Bulk loader crashes during reduce phase

Hi,
No error like Request size offset 18905107590 is bigger than maximum offset 4294967295 github.com/dgraph-io/badger/v2.(*valueLog).validateWrites with the PR(batch write),

However,
we got a new error like this topic : About bulk load failed with 10000-thread limit - #5 by mrjn

runtime: program exceeds 10000-thread limit

@omar
Hi , did batch the list before writing may cause go max thread limit for write too many times?

@jgoodall The following link contains dgraph master built with jemalloc (to improve memory usage). The binary needs jemalloc installed and the README.md file in the following link contains the instructions.
https://drive.google.com/drive/folders/1mZkteCjB7S-yBpjfj-TRbSTaL71UWRb0?usp=sharing

If you prefer to use docker image, you can use

docker pull jarifibrahim/dgraph:reduce-jemalloc

This docker image has jemalloc with latest dgraph binary.
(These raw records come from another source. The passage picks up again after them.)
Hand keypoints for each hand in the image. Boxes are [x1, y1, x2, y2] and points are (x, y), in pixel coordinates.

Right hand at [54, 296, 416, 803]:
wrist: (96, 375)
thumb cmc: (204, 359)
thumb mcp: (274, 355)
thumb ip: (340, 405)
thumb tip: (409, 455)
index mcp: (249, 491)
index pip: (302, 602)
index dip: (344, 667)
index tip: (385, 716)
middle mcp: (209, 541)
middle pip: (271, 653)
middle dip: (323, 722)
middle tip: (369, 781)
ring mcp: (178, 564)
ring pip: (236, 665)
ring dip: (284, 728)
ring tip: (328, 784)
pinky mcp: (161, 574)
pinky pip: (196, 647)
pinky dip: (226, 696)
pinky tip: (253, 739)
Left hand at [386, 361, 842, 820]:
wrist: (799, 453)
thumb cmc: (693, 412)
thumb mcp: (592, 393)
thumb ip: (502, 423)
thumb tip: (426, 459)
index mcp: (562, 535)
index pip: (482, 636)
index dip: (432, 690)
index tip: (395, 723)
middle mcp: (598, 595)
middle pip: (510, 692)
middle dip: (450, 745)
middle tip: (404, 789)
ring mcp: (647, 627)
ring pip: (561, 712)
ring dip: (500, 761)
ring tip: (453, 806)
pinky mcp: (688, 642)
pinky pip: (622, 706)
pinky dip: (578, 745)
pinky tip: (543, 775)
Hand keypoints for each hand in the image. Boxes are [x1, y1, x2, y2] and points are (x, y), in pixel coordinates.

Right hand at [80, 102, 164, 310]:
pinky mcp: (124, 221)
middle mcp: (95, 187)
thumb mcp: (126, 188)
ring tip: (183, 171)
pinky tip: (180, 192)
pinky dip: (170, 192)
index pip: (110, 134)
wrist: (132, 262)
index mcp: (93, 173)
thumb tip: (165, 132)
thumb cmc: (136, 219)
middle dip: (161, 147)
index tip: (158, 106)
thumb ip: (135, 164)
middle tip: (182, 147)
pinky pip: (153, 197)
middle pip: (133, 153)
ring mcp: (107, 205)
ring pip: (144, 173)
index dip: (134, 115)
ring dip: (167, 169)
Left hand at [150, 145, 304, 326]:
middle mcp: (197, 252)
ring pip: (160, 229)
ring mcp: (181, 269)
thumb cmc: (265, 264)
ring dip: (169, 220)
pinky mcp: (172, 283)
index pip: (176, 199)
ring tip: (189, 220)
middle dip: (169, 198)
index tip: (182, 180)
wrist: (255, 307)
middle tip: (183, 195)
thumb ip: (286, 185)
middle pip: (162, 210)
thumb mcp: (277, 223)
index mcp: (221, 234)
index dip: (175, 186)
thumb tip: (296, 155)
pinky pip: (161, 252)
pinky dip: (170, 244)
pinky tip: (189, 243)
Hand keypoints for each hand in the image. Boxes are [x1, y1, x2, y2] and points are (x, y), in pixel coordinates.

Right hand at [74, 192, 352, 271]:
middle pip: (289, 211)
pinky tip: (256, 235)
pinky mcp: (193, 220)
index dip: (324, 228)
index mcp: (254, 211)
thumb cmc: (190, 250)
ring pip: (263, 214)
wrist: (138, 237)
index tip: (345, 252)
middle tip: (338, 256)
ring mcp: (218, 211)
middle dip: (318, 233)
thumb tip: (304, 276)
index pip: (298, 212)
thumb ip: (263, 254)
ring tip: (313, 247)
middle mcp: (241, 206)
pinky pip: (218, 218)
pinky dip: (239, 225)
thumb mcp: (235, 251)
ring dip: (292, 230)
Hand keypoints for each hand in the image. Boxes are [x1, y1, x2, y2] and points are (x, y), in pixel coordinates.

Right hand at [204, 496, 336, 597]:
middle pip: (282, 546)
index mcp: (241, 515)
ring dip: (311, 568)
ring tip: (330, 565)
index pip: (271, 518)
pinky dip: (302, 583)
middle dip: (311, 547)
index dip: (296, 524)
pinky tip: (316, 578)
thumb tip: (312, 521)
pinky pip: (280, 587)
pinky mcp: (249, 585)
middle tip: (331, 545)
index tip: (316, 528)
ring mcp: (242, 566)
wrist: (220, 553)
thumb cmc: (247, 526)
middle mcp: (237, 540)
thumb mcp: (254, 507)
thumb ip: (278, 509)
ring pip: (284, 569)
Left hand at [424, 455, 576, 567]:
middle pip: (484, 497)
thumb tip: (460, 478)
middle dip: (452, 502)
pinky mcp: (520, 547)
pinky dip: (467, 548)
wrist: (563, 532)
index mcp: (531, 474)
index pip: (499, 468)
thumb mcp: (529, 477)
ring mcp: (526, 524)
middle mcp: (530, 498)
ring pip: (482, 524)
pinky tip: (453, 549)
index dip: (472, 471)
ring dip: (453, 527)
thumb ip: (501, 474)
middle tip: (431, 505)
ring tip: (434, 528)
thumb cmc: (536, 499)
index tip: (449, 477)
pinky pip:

@BlankRain No, that’s not expected. Does this error runtime: program exceeds 10000-thread limit show up on previous releases too? or does it show up only on the latest one?
The number of threads would also depend on how many shards you have configured. I suggest you try running the binary I’ve shared and see if that helps.

Thank you ,I add a param for setting the go max thread numbers. then reload data with a bigger number, it works.

@ibrahim – using the build with jemalloc appears to solve the out of memory issue!

If this patch included the PR that @omar described previously (Bulk loader crashes during reduce phase - #18 by omar) then I think the original panic caused by badger and the out of memory issue are both fixed, but that is assuming the PR was part of the patch @ibrahim posted (Bulk loader crashes during reduce phase - #25 by ibrahim).

@jgoodall The PR
https://github.com/dgraph-io/dgraph/pull/6312

will be part of next dgraph patch release. The patch release will fix the crash but it might not have significant memory improvments.

As for the jemalloc changes, they will be part of dgraph v20.11 release in november. v20.11 will fix the crash and also improve the memory usage.

That is great - looking forward to the next minor release!

2 Likes

@ibrahim I tested with jemalloc feature . It works well. The memory cost is stable.

2 Likes

Awesome! Thanks for testing it @BlankRain :tada:

Is this still planned for the upcoming v20.11 release?